▶ _Task instructions_
Update the lines from the one containing "as expected |" through the one containing "发表于 2023-3-26 17:56" by changing every "埃森哲" to "Accenture" and leaving everything else unchanged. Give only those lines, and leave the pictures out.

--- START ---

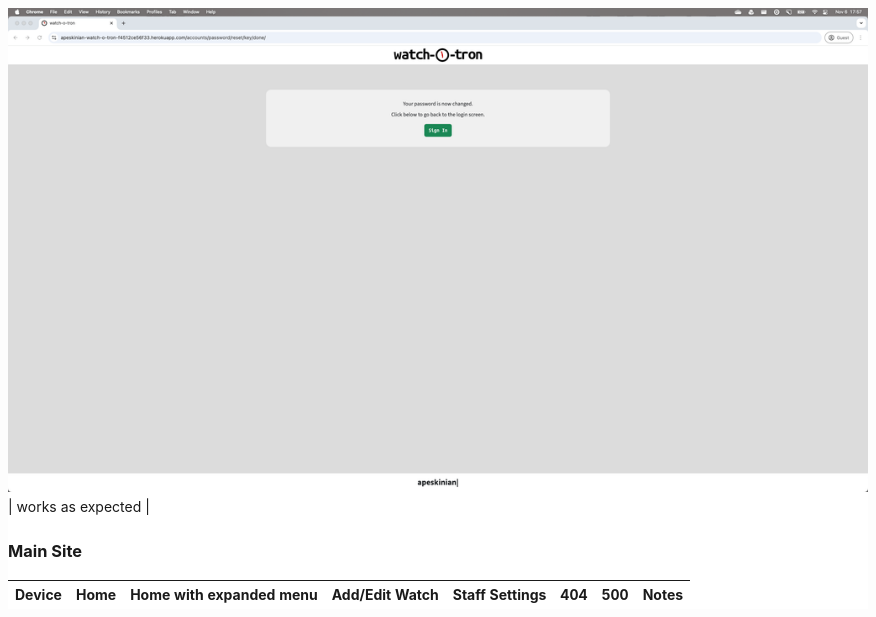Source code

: ![screenshot](documentation/testing/responsive/2k_monitor/wot_testing_resposive_2k_password_reset_from_key_done.png "watch-o-tron responsive 2k monitor password changed") | works as expected |

### Main Site

| Device | Home | Home with expanded menu | Add/Edit Watch | Staff Settings | 404 | 500 | Notes |
| --- | --- | --- | --- | --- | --- | --- | --- |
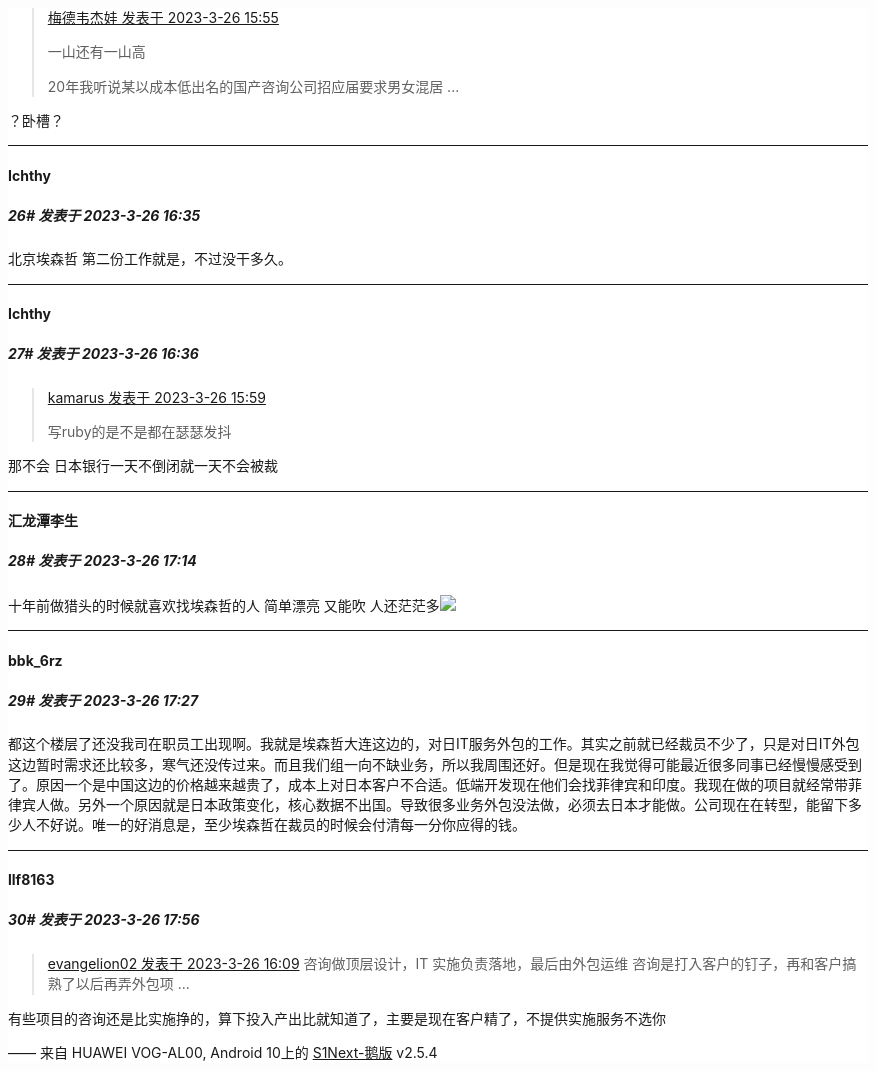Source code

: <blockquote><a href="httphttps://bbs.saraba1st.com/2b/forum.php?mod=redirect&amp;goto=findpost&amp;pid=60230170&amp;ptid=2125951" target="_blank">梅德韦杰娃 发表于 2023-3-26 15:55</a>

一山还有一山高

20年我听说某以成本低出名的国产咨询公司招应届要求男女混居 ...</blockquote>
？卧槽？

*****

####  Ichthy  
##### 26#       发表于 2023-3-26 16:35

北京埃森哲 第二份工作就是，不过没干多久。

*****

####  Ichthy  
##### 27#       发表于 2023-3-26 16:36

<blockquote><a href="httphttps://bbs.saraba1st.com/2b/forum.php?mod=redirect&amp;goto=findpost&amp;pid=60230193&amp;ptid=2125951" target="_blank">kamarus 发表于 2023-3-26 15:59</a>

写ruby的是不是都在瑟瑟发抖</blockquote>
那不会 日本银行一天不倒闭就一天不会被裁

*****

####  汇龙潭李生  
##### 28#       发表于 2023-3-26 17:14

十年前做猎头的时候就喜欢找埃森哲的人 简单漂亮 又能吹 人还茫茫多<img src="https://static.saraba1st.com/image/smiley/face2017/066.png" referrerpolicy="no-referrer">

*****

####  bbk_6rz  
##### 29#       发表于 2023-3-26 17:27

都这个楼层了还没我司在职员工出现啊。我就是埃森哲大连这边的，对日IT服务外包的工作。其实之前就已经裁员不少了，只是对日IT外包这边暂时需求还比较多，寒气还没传过来。而且我们组一向不缺业务，所以我周围还好。但是现在我觉得可能最近很多同事已经慢慢感受到了。原因一个是中国这边的价格越来越贵了，成本上对日本客户不合适。低端开发现在他们会找菲律宾和印度。我现在做的项目就经常带菲律宾人做。另外一个原因就是日本政策变化，核心数据不出国。导致很多业务外包没法做，必须去日本才能做。公司现在在转型，能留下多少人不好说。唯一的好消息是，至少埃森哲在裁员的时候会付清每一分你应得的钱。

*****

####  llf8163  
##### 30#       发表于 2023-3-26 17:56

<blockquote><a href="httphttps://bbs.saraba1st.com/2b/forum.php?mod=redirect&amp;goto=findpost&amp;pid=60230272&amp;ptid=2125951" target="_blank">evangelion02 发表于 2023-3-26 16:09</a>
咨询做顶层设计，IT 实施负责落地，最后由外包运维
咨询是打入客户的钉子，再和客户搞熟了以后再弄外包项 ...</blockquote>
有些项目的咨询还是比实施挣的，算下投入产出比就知道了，主要是现在客户精了，不提供实施服务不选你

—— 来自 HUAWEI VOG-AL00, Android 10上的 [S1Next-鹅版](https://github.com/ykrank/S1-Next/releases) v2.5.4
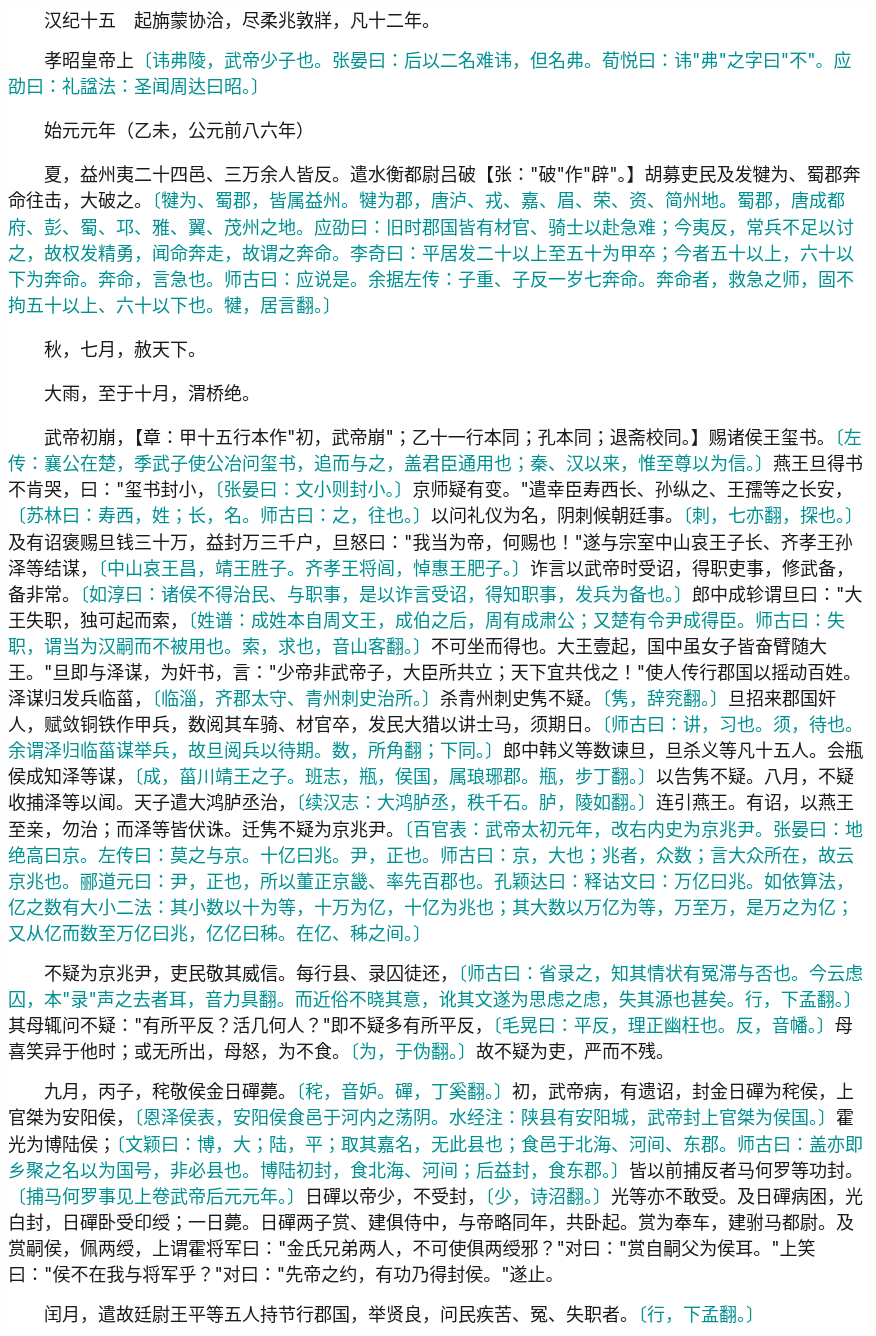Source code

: <font size=4px>　　汉纪十五　起旃蒙协洽，尽柔兆敦牂，凡十二年。

 　　孝昭皇帝上</font><font size=4px color="#009090"><font size=4px>〔讳弗陵，武帝少子也。张晏曰：后以二名难讳，但名弗。荀悦曰：讳"弗"之字曰"不"。应劭曰：礼諡法：圣闻周达曰昭。〕</font></font><font size=4px>

 　　始元元年（乙未，公元前八六年）

 　　夏，益州夷二十四邑、三万余人皆反。遣水衡都尉吕破</font><span class="h"><font size=4px>【张："破"作"辟"。】</font></font><font size=4px>胡募吏民及发犍为、蜀郡奔命往击，大破之。</font><font size=4px color="#009090"><font size=4px>〔犍为、蜀郡，皆属益州。犍为郡，唐泸、戎、嘉、眉、荣、资、简州地。蜀郡，唐成都府、彭、蜀、邛、雅、翼、茂州之地。应劭曰：旧时郡国皆有材官、骑士以赴急难；今夷反，常兵不足以讨之，故权发精勇，闻命奔走，故谓之奔命。李奇曰：平居发二十以上至五十为甲卒；今者五十以上，六十以下为奔命。奔命，言急也。师古曰：应说是。余据左传：子重、子反一岁七奔命。奔命者，救急之师，固不拘五十以上、六十以下也。犍，居言翻。〕</font></font><font size=4px>

 　　秋，七月，赦天下。

 　　大雨，至于十月，渭桥绝。

 　　武帝初崩，</font><span class="h"><font size=4px>【章：甲十五行本作"初，武帝崩"；乙十一行本同；孔本同；退斋校同。】</font></font><font size=4px>赐诸侯王玺书。</font><font size=4px color="#009090"><font size=4px>〔左传：襄公在楚，季武子使公冶问玺书，追而与之，盖君臣通用也；秦、汉以来，惟至尊以为信。〕</font></font><font size=4px>燕王旦得书不肯哭，曰："玺书封小，</font><font size=4px color="#009090"><font size=4px>〔张晏曰：文小则封小。〕</font></font><font size=4px>京师疑有变。"遣幸臣寿西长、孙纵之、王孺等之长安，</font><font size=4px color="#009090"><font size=4px>〔苏林曰：寿西，姓；长，名。师古曰：之，往也。〕</font></font><font size=4px>以问礼仪为名，阴刺候朝廷事。</font><font size=4px color="#009090"><font size=4px>〔刺，七亦翻，探也。〕</font></font><font size=4px>及有诏褒赐旦钱三十万，益封万三千户，旦怒曰："我当为帝，何赐也！"遂与宗室中山哀王子长、齐孝王孙泽等结谋，</font><font size=4px color="#009090"><font size=4px>〔中山哀王昌，靖王胜子。齐孝王将闾，悼惠王肥子。〕</font></font><font size=4px>诈言以武帝时受诏，得职吏事，修武备，备非常。</font><font size=4px color="#009090"><font size=4px>〔如淳曰：诸侯不得治民、与职事，是以诈言受诏，得知职事，发兵为备也。〕</font></font><font size=4px>郎中成轸谓旦曰："大王失职，独可起而索，</font><font size=4px color="#009090"><font size=4px>〔姓谱：成姓本自周文王，成伯之后，周有成肃公；又楚有令尹成得臣。师古曰：失职，谓当为汉嗣而不被用也。索，求也，音山客翻。〕</font></font><font size=4px>不可坐而得也。大王壹起，国中虽女子皆奋臂随大王。"旦即与泽谋，为奸书，言："少帝非武帝子，大臣所共立；天下宜共伐之！"使人传行郡国以摇动百姓。泽谋归发兵临菑，</font><font size=4px color="#009090"><font size=4px>〔临淄，齐郡太守、青州刺史治所。〕</font></font><font size=4px>杀青州刺史隽不疑。</font><font size=4px color="#009090"><font size=4px>〔隽，辞兖翻。〕</font></font><font size=4px>旦招来郡国奸人，赋敛铜铁作甲兵，数阅其车骑、材官卒，发民大猎以讲士马，须期日。</font><font size=4px color="#009090"><font size=4px>〔师古曰：讲，习也。须，待也。余谓泽归临菑谋举兵，故旦阅兵以待期。数，所角翻；下同。〕</font></font><font size=4px>郎中韩义等数谏旦，旦杀义等凡十五人。会瓶侯成知泽等谋，</font><font size=4px color="#009090"><font size=4px>〔成，菑川靖王之子。班志，瓶，侯国，属琅琊郡。瓶，步丁翻。〕</font></font><font size=4px>以告隽不疑。八月，不疑收捕泽等以闻。天子遣大鸿胪丞治，</font><font size=4px color="#009090"><font size=4px>〔续汉志：大鸿胪丞，秩千石。胪，陵如翻。〕</font></font><font size=4px>连引燕王。有诏，以燕王至亲，勿治；而泽等皆伏诛。迁隽不疑为京兆尹。</font><font size=4px color="#009090"><font size=4px>〔百官表：武帝太初元年，改右内史为京兆尹。张晏曰：地绝高曰京。左传曰：莫之与京。十亿曰兆。尹，正也。师古曰：京，大也；兆者，众数；言大众所在，故云京兆也。郦道元曰：尹，正也，所以董正京畿、率先百郡也。孔颖达曰：释诂文曰：万亿曰兆。如依算法，亿之数有大小二法：其小数以十为等，十万为亿，十亿为兆也；其大数以万亿为等，万至万，是万之为亿；又从亿而数至万亿曰兆，亿亿曰秭。在亿、秭之间。〕</font></font><font size=4px>

 　　不疑为京兆尹，吏民敬其威信。每行县、录囚徒还，</font><font size=4px color="#009090"><font size=4px>〔师古曰：省录之，知其情状有冤滞与否也。今云虑囚，本"录"声之去者耳，音力具翻。而近俗不晓其意，讹其文遂为思虑之虑，失其源也甚矣。行，下孟翻。〕</font></font><font size=4px>其母辄问不疑："有所平反？活几何人？"即不疑多有所平反，</font><font size=4px color="#009090"><font size=4px>〔毛晃曰：平反，理正幽枉也。反，音幡。〕</font></font><font size=4px>母喜笑异于他时；或无所出，母怒，为不食。</font><font size=4px color="#009090"><font size=4px>〔为，于伪翻。〕</font></font><font size=4px>故不疑为吏，严而不残。

 　　九月，丙子，秺敬侯金日磾薨。</font><font size=4px color="#009090"><font size=4px>〔秺，音妒。磾，丁奚翻。〕</font></font><font size=4px>初，武帝病，有遗诏，封金日磾为秺侯，上官桀为安阳侯，</font><font size=4px color="#009090"><font size=4px>〔恩泽侯表，安阳侯食邑于河内之荡阴。水经注：陕县有安阳城，武帝封上官桀为侯国。〕</font></font><font size=4px>霍光为博陆侯；</font><font size=4px color="#009090"><font size=4px>〔文颖曰：博，大；陆，平；取其嘉名，无此县也；食邑于北海、河间、东郡。师古曰：盖亦即乡聚之名以为国号，非必县也。博陆初封，食北海、河间；后益封，食东郡。〕</font></font><font size=4px>皆以前捕反者马何罗等功封。</font><font size=4px color="#009090"><font size=4px>〔捕马何罗事见上卷武帝后元元年。〕</font></font><font size=4px>日磾以帝少，不受封，</font><font size=4px color="#009090"><font size=4px>〔少，诗沼翻。〕</font></font><font size=4px>光等亦不敢受。及日磾病困，光白封，日磾卧受印绶；一日薨。日磾两子赏、建俱侍中，与帝略同年，共卧起。赏为奉车，建驸马都尉。及赏嗣侯，佩两绶，上谓霍将军曰："金氏兄弟两人，不可使俱两绶邪？"对曰："赏自嗣父为侯耳。"上笑曰："侯不在我与将军乎？"对曰："先帝之约，有功乃得封侯。"遂止。

 　　闰月，遣故廷尉王平等五人持节行郡国，举贤良，问民疾苦、冤、失职者。</font><font size=4px color="#009090"><font size=4px>〔行，下孟翻。〕</font></font><font size=4px>
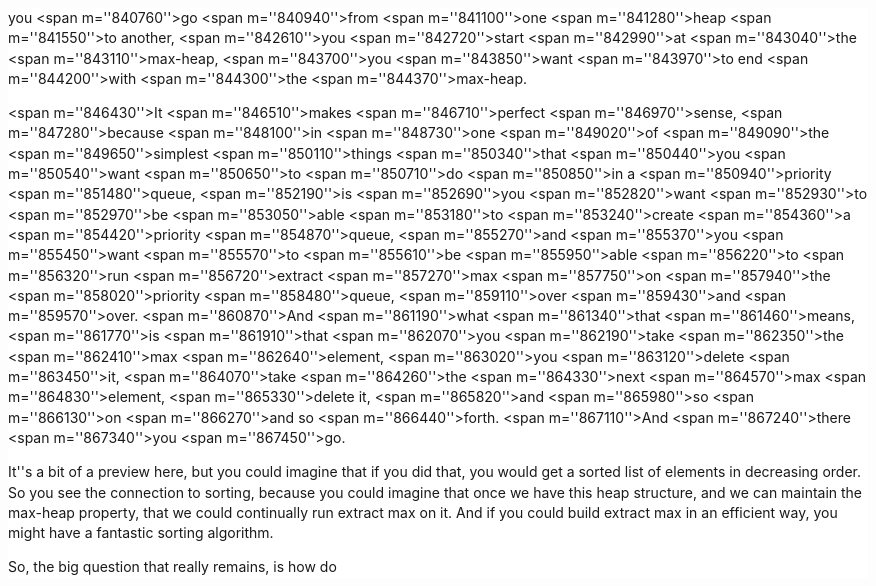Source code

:   you</span> <span m=''840760''>go</span> <span m=''840940''>from</span> <span m=''841100''>one</span>
  <span m=''841280''>heap</span> <span m=''841550''>to another,</span> <span m=''842610''>you</span>
  <span m=''842720''>start</span> <span m=''842990''>at</span> <span m=''843040''>the</span>
  <span m=''843110''>max-heap,</span> <span m=''843700''>you</span> <span m=''843850''>want</span>
  <span m=''843970''>to end</span> <span m=''844200''>with</span> <span m=''844300''>the</span>
  <span m=''844370''>max-heap.</span> </p><p><span m=''846430''>It</span> <span m=''846510''>makes</span>
  <span m=''846710''>perfect</span> <span m=''846970''>sense,</span> <span m=''847280''>because</span>
  <span m=''848100''>in</span> <span m=''848730''>one</span> <span m=''849020''>of</span>
  <span m=''849090''>the</span> <span m=''849650''>simplest</span> <span m=''850110''>things</span>
  <span m=''850340''>that</span> <span m=''850440''>you</span> <span m=''850540''>want</span>
  <span m=''850650''>to</span> <span m=''850710''>do</span> <span m=''850850''>in
  a</span> <span m=''850940''>priority</span> <span m=''851480''>queue,</span> <span
  m=''852190''>is</span> <span m=''852690''>you</span> <span m=''852820''>want</span>
  <span m=''852930''>to</span> <span m=''852970''>be</span> <span m=''853050''>able</span>
  <span m=''853180''>to</span> <span m=''853240''>create</span> <span m=''854360''>a</span>
  <span m=''854420''>priority</span> <span m=''854870''>queue,</span> <span m=''855270''>and</span>
  <span m=''855370''>you</span> <span m=''855450''>want</span> <span m=''855570''>to</span>
  <span m=''855610''>be</span> <span m=''855950''>able</span> <span m=''856220''>to</span>
  <span m=''856320''>run</span> <span m=''856720''>extract</span> <span m=''857270''>max</span>
  <span m=''857750''>on</span> <span m=''857940''>the</span> <span m=''858020''>priority</span>
  <span m=''858480''>queue,</span> <span m=''859110''>over</span> <span m=''859430''>and</span>
  <span m=''859570''>over.</span> <span m=''860870''>And</span> <span m=''861190''>what</span>
  <span m=''861340''>that</span> <span m=''861460''>means,</span> <span m=''861770''>is</span>
  <span m=''861910''>that</span> <span m=''862070''>you</span> <span m=''862190''>take</span>
  <span m=''862350''>the</span> <span m=''862410''>max</span> <span m=''862640''>element,</span>
  <span m=''863020''>you</span> <span m=''863120''>delete</span> <span m=''863450''>it,</span>
  <span m=''864070''>take</span> <span m=''864260''>the</span> <span m=''864330''>next</span>
  <span m=''864570''>max</span> <span m=''864830''>element,</span> <span m=''865330''>delete
  it,</span> <span m=''865820''>and</span> <span m=''865980''>so</span> <span m=''866130''>on</span>
  <span m=''866270''>and so</span> <span m=''866440''>forth.</span> <span m=''867110''>And</span>
  <span m=''867240''>there</span> <span m=''867340''>you</span> <span m=''867450''>go.</span>
  </p><p><span m=''870160''>It''s</span> <span m=''870340''>a</span> <span m=''870380''>bit</span>
  <span m=''870500''>of</span> <span m=''870590''>a</span> <span m=''870650''>preview</span>
  <span m=''871000''>here,</span> <span m=''871710''>but</span> <span m=''872350''>you</span>
  <span m=''872490''>could</span> <span m=''872570''>imagine</span> <span m=''872930''>that</span>
  <span m=''873060''>if</span> <span m=''873140''>you</span> <span m=''873230''>did</span>
  <span m=''873450''>that,</span> <span m=''874670''>you</span> <span m=''874850''>would</span>
  <span m=''875000''>get</span> <span m=''875850''>a</span> <span m=''875940''>sorted</span>
  <span m=''877140''>list</span> <span m=''877450''>of</span> <span m=''877550''>elements</span>
  <span m=''878350''>in</span> <span m=''878530''>decreasing</span> <span m=''879100''>order.</span>
  <span m=''880460''>So</span> <span m=''880610''>you</span> <span m=''880700''>see</span>
  <span m=''880860''>the</span> <span m=''880960''>connection</span> <span m=''881860''>to</span>
  <span m=''881990''>sorting,</span> <span m=''882820''>because</span> <span m=''883270''>you</span>
  <span m=''883390''>could</span> <span m=''883500''>imagine</span> <span m=''883850''>that</span>
  <span m=''883970''>once</span> <span m=''884190''>we</span> <span m=''884290''>have</span>
  <span m=''884490''>this</span> <span m=''884650''>heap</span> <span m=''884850''>structure,</span>
  <span m=''885360''>and</span> <span m=''885460''>we</span> <span m=''885530''>can</span>
  <span m=''885660''>maintain</span> <span m=''886250''>the</span> <span m=''886330''>max-heap</span>
  <span m=''886810''>property,</span> <span m=''887810''>that</span> <span m=''888100''>we</span>
  <span m=''888260''>could</span> <span m=''888440''>continually</span> <span m=''888990''>run</span>
  <span m=''889330''>extract</span> <span m=''889860''>max</span> <span m=''890190''>on</span>
  <span m=''890400''>it.</span> <span m=''891010''>And</span> <span m=''891110''>if</span>
  <span m=''891210''>you</span> <span m=''891310''>could</span> <span m=''891410''>build</span>
  <span m=''891570''>extract</span> <span m=''891990''>max</span> <span m=''892450''>in</span>
  <span m=''892590''>an</span> <span m=''892680''>efficient</span> <span m=''893100''>way,</span>
  <span m=''893790''>you</span> <span m=''893880''>might</span> <span m=''894030''>have</span>
  <span m=''895196''>a</span> <span m=''895570''>fantastic</span> <span m=''896210''>sorting</span>
  <span m=''896530''>algorithm.</span> </p><p><span m=''899570''>So,</span> <span
  m=''902260''>the</span> <span m=''902420''>big</span> <span m=''902620''>question</span>
  <span m=''903030''>that</span> <span m=''903440''>really</span> <span m=''903780''>remains,</span>
  <span m=''904280''>is</span> <span m=''904750''>how</span> <span m=''904890''>do</span>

--- END ---

▶ _Written answer_
: ![screenshot](documentation/testing/responsive/2k_monitor/wot_testing_resposive_2k_password_reset_from_key_done.png "watch-o-tron responsive 2k monitor password changed") | works as expected |

### Main Site

| Device | Home | Home with expanded menu | Add/Edit Watch | Staff Settings | 404 | 500 | Notes |
| --- | --- | --- | --- | --- | --- | --- | --- |
Source code

: <blockquote><a href="httphttps://bbs.saraba1st.com/2b/forum.php?mod=redirect&amp;goto=findpost&amp;pid=60230170&amp;ptid=2125951" target="_blank">梅德韦杰娃 发表于 2023-3-26 15:55</a>

一山还有一山高

20年我听说某以成本低出名的国产咨询公司招应届要求男女混居 ...</blockquote>
？卧槽？

*****

####  Ichthy  
##### 26#       发表于 2023-3-26 16:35

北京Accenture 第二份工作就是，不过没干多久。

*****

####  Ichthy  
##### 27#       发表于 2023-3-26 16:36

<blockquote><a href="httphttps://bbs.saraba1st.com/2b/forum.php?mod=redirect&amp;goto=findpost&amp;pid=60230193&amp;ptid=2125951" target="_blank">kamarus 发表于 2023-3-26 15:59</a>

写ruby的是不是都在瑟瑟发抖</blockquote>
那不会 日本银行一天不倒闭就一天不会被裁

*****

####  汇龙潭李生  
##### 28#       发表于 2023-3-26 17:14

十年前做猎头的时候就喜欢找Accenture的人 简单漂亮 又能吹 人还茫茫多<img src="https://static.saraba1st.com/image/smiley/face2017/066.png" referrerpolicy="no-referrer">

*****

####  bbk_6rz  
##### 29#       发表于 2023-3-26 17:27

都这个楼层了还没我司在职员工出现啊。我就是Accenture大连这边的，对日IT服务外包的工作。其实之前就已经裁员不少了，只是对日IT外包这边暂时需求还比较多，寒气还没传过来。而且我们组一向不缺业务，所以我周围还好。但是现在我觉得可能最近很多同事已经慢慢感受到了。原因一个是中国这边的价格越来越贵了，成本上对日本客户不合适。低端开发现在他们会找菲律宾和印度。我现在做的项目就经常带菲律宾人做。另外一个原因就是日本政策变化，核心数据不出国。导致很多业务外包没法做，必须去日本才能做。公司现在在转型，能留下多少人不好说。唯一的好消息是，至少Accenture在裁员的时候会付清每一分你应得的钱。

*****

####  llf8163  
##### 30#       发表于 2023-3-26 17:56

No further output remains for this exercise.